* [Page-level text extractions]
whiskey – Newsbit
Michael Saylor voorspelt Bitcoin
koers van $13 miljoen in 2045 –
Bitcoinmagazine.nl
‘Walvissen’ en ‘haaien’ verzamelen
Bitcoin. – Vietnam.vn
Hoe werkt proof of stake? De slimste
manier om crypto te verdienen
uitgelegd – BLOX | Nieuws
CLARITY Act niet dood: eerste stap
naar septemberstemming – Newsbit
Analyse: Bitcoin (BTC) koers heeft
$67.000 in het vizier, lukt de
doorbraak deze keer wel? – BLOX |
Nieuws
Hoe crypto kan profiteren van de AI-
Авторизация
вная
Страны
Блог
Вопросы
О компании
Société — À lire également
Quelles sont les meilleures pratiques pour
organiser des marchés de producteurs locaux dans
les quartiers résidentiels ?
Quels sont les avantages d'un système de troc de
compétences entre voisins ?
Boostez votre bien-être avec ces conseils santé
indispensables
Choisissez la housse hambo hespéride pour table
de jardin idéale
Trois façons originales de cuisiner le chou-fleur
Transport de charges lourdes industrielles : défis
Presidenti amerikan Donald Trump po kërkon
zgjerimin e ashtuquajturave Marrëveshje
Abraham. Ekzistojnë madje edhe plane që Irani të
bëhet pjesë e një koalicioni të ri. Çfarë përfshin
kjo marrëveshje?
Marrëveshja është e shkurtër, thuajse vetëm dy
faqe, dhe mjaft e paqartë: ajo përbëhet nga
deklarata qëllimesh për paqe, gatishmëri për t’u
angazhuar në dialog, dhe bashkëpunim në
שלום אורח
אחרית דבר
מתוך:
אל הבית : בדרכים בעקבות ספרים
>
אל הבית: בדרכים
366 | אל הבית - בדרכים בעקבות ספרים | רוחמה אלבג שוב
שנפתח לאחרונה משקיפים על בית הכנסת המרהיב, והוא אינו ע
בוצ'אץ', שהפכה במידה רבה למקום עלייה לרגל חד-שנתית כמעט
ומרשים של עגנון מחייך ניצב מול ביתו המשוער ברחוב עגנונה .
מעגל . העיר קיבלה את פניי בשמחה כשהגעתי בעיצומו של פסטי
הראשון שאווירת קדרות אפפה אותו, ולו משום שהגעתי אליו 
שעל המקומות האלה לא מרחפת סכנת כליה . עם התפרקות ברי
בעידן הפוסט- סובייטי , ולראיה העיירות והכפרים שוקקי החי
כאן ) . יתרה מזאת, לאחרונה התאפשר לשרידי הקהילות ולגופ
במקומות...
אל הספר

* [Try it] The range begins at the line containing "Hoe werkt proof of stake? De slimste" and ends at the last line of the entries; reproduce it exactly.

* [Output of the task]
Hoe werkt proof of stake? De slimste
manier om crypto te verdienen
uitgelegd – BLOX | Nieuws
CLARITY Act niet dood: eerste stap
naar septemberstemming – Newsbit
Analyse: Bitcoin (BTC) koers heeft
$67.000 in het vizier, lukt de
doorbraak deze keer wel? – BLOX |
Nieuws
Hoe crypto kan profiteren van de AI-
Авторизация
вная
Страны
Блог
Вопросы
О компании
Société — À lire également
Quelles sont les meilleures pratiques pour
organiser des marchés de producteurs locaux dans
les quartiers résidentiels ?
Quels sont les avantages d'un système de troc de
compétences entre voisins ?
Boostez votre bien-être avec ces conseils santé
indispensables
Choisissez la housse hambo hespéride pour table
de jardin idéale
Trois façons originales de cuisiner le chou-fleur
Transport de charges lourdes industrielles : défis
Presidenti amerikan Donald Trump po kërkon
zgjerimin e ashtuquajturave Marrëveshje
Abraham. Ekzistojnë madje edhe plane që Irani të
bëhet pjesë e një koalicioni të ri. Çfarë përfshin
kjo marrëveshje?
Marrëveshja është e shkurtër, thuajse vetëm dy
faqe, dhe mjaft e paqartë: ajo përbëhet nga
deklarata qëllimesh për paqe, gatishmëri për t’u
angazhuar në dialog, dhe bashkëpunim në
שלום אורח
אחרית דבר
מתוך:
אל הבית : בדרכים בעקבות ספרים
>
אל הבית: בדרכים
366 | אל הבית - בדרכים בעקבות ספרים | רוחמה אלבג שוב
שנפתח לאחרונה משקיפים על בית הכנסת המרהיב, והוא אינו ע
בוצ'אץ', שהפכה במידה רבה למקום עלייה לרגל חד-שנתית כמעט
ומרשים של עגנון מחייך ניצב מול ביתו המשוער ברחוב עגנונה .
מעגל . העיר קיבלה את פניי בשמחה כשהגעתי בעיצומו של פסטי
הראשון שאווירת קדרות אפפה אותו, ולו משום שהגעתי אליו 
שעל המקומות האלה לא מרחפת סכנת כליה . עם התפרקות ברי
בעידן הפוסט- סובייטי , ולראיה העיירות והכפרים שוקקי החי
כאן ) . יתרה מזאת, לאחרונה התאפשר לשרידי הקהילות ולגופ
במקומות...
אל הספר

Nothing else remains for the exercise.